Quote by intwo
Students often characterize textbooks as difficult when (a) they do not invest sufficient time into learning the material or (b) they do not invest sufficient time into reviewing the prerequisite material.
I recommend that you review the prerequisite material over the summer. When your course begins, attend every lecture, read the chapters multiple times, and meet with your teacher regularly to clarify and/or fortify the concepts.

that's not necessarily true. I heard Arfken does not have solutions to the problems. That is a major negative. There are books like that with very few solutions, few examples, etc. All these factors make it much more difficult to learn from, than a book that has a solutions manual, numerous worked examples, etc.

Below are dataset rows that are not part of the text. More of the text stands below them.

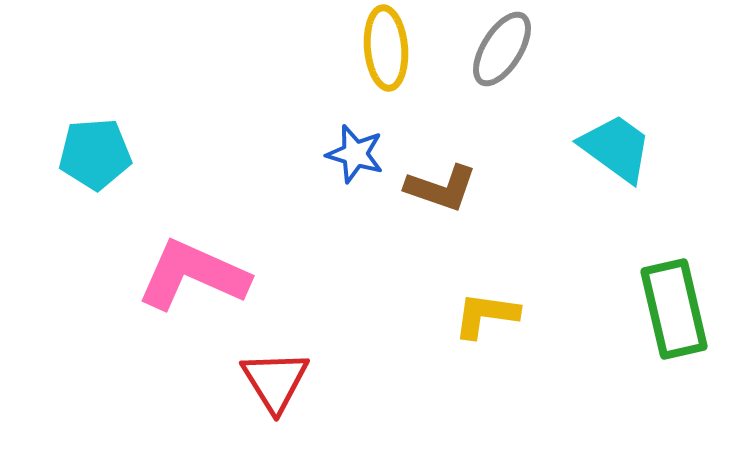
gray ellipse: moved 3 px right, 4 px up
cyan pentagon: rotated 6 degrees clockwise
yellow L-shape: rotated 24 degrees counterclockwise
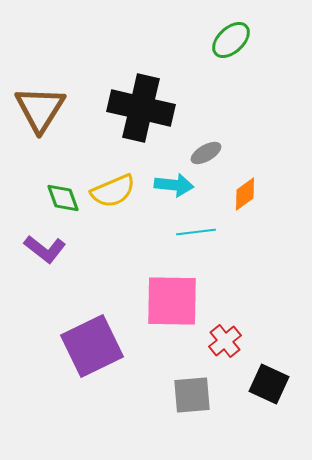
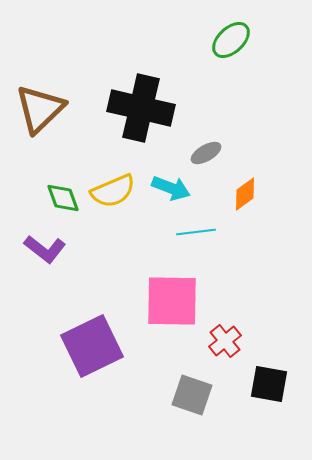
brown triangle: rotated 14 degrees clockwise
cyan arrow: moved 3 px left, 3 px down; rotated 15 degrees clockwise
black square: rotated 15 degrees counterclockwise
gray square: rotated 24 degrees clockwise
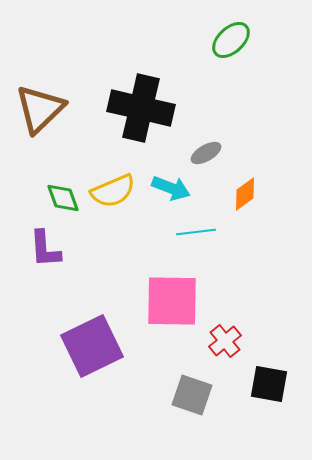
purple L-shape: rotated 48 degrees clockwise
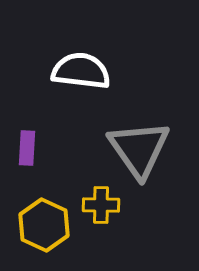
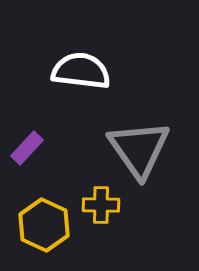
purple rectangle: rotated 40 degrees clockwise
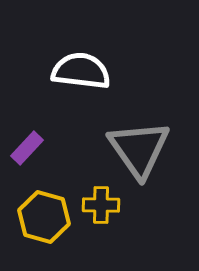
yellow hexagon: moved 8 px up; rotated 9 degrees counterclockwise
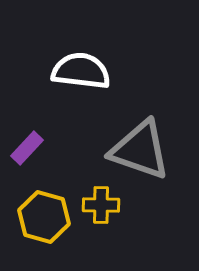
gray triangle: moved 1 px right, 1 px down; rotated 36 degrees counterclockwise
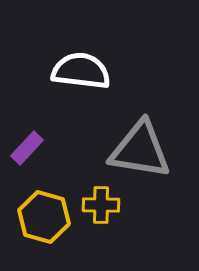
gray triangle: rotated 10 degrees counterclockwise
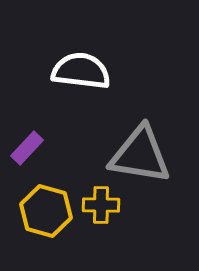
gray triangle: moved 5 px down
yellow hexagon: moved 2 px right, 6 px up
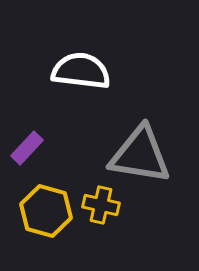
yellow cross: rotated 12 degrees clockwise
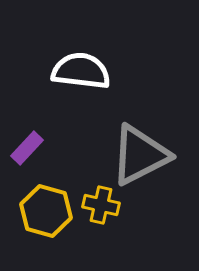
gray triangle: rotated 36 degrees counterclockwise
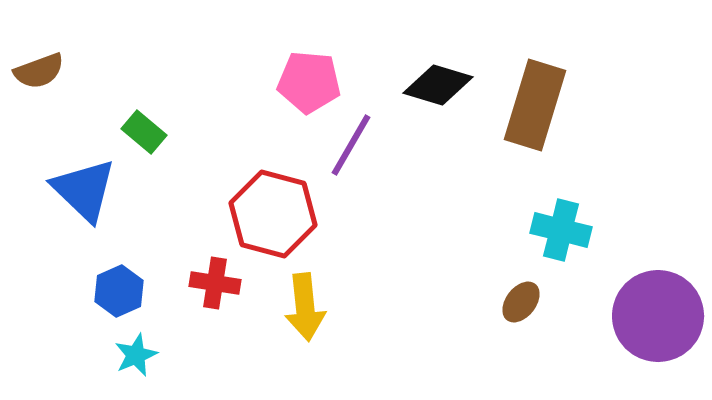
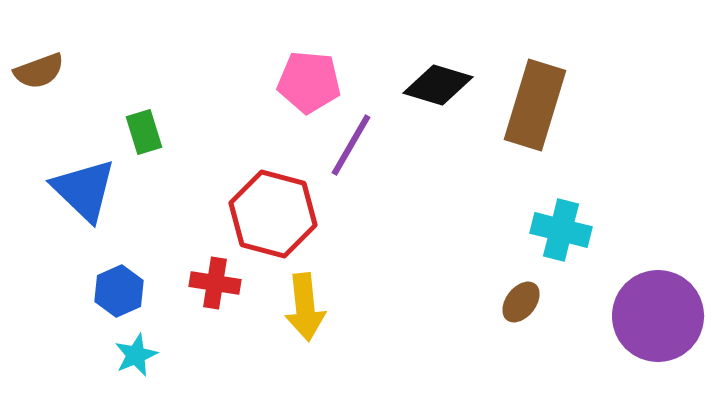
green rectangle: rotated 33 degrees clockwise
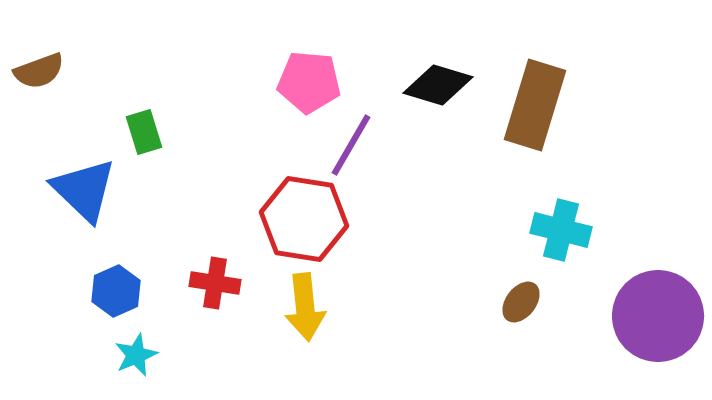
red hexagon: moved 31 px right, 5 px down; rotated 6 degrees counterclockwise
blue hexagon: moved 3 px left
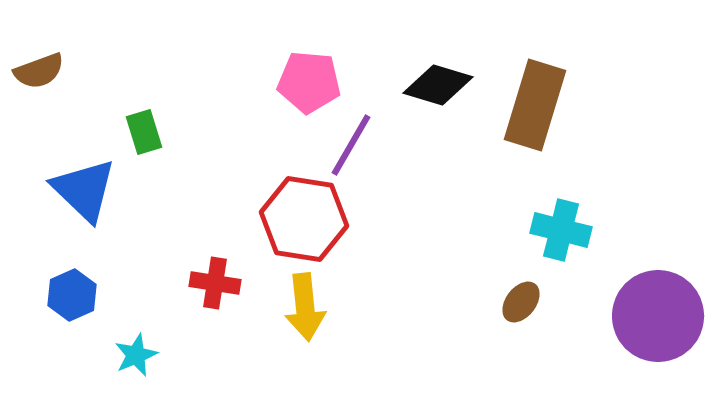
blue hexagon: moved 44 px left, 4 px down
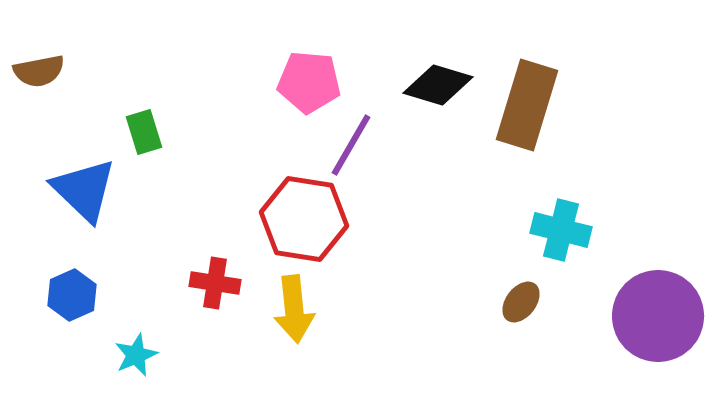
brown semicircle: rotated 9 degrees clockwise
brown rectangle: moved 8 px left
yellow arrow: moved 11 px left, 2 px down
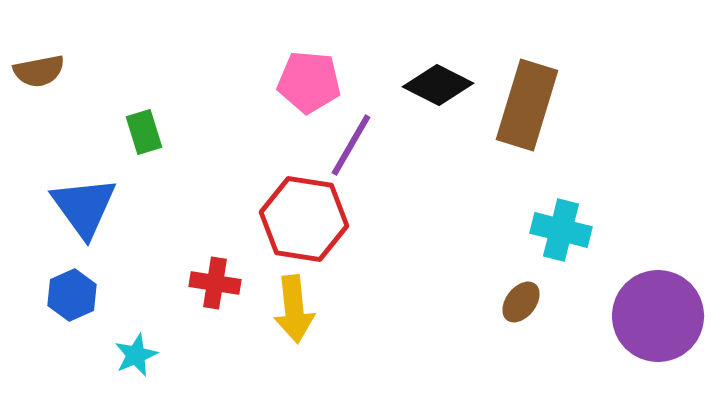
black diamond: rotated 10 degrees clockwise
blue triangle: moved 17 px down; rotated 10 degrees clockwise
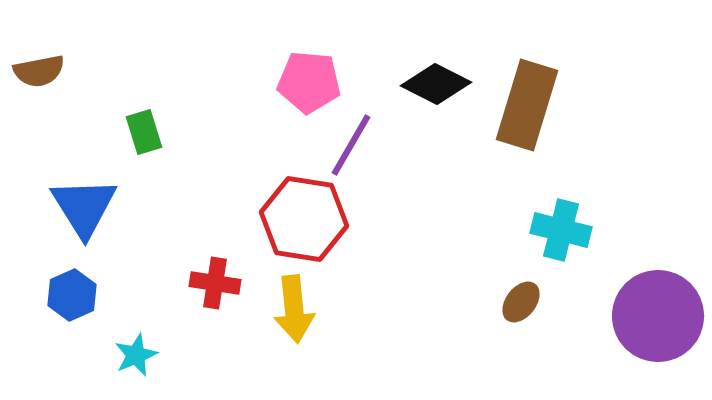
black diamond: moved 2 px left, 1 px up
blue triangle: rotated 4 degrees clockwise
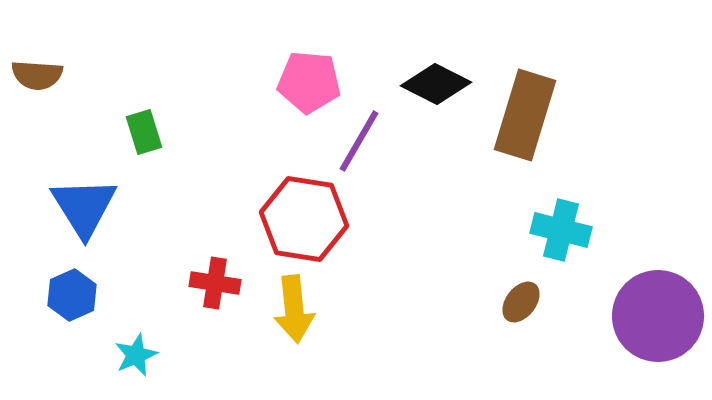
brown semicircle: moved 2 px left, 4 px down; rotated 15 degrees clockwise
brown rectangle: moved 2 px left, 10 px down
purple line: moved 8 px right, 4 px up
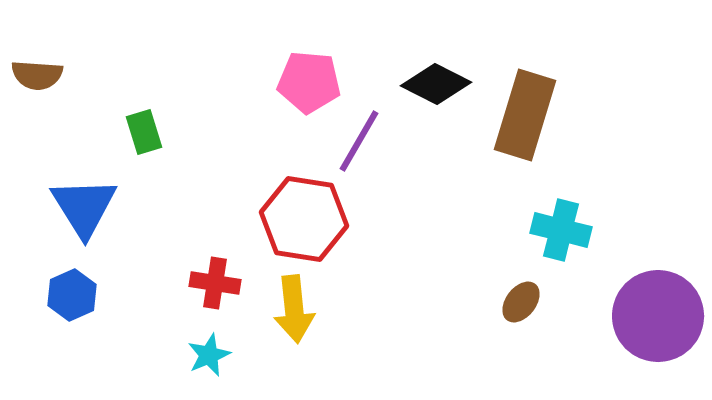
cyan star: moved 73 px right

Also, some books have typographic errors, small and/or hard to read fonts, or bad organization.
Quote by bcbwilla
Grab a bunch of books from the library and see which one "clicks" the best. I always do that, even if the assigned book is good. Sometimes if just helps hearing a different author explain it, or to read topics presented in slightly different orders.

Thank you, that's what I have in mind now. Would you consider "Mathematical Methods for Physics and Engineering" by Riley a good mathematical physics text to study from? The major plus is it has an answer book for every odd problem and numerous examples.
In addition, what would you recommend for a readable graduate level quantum mechanics text that has numerous examples and a solutions page at the least?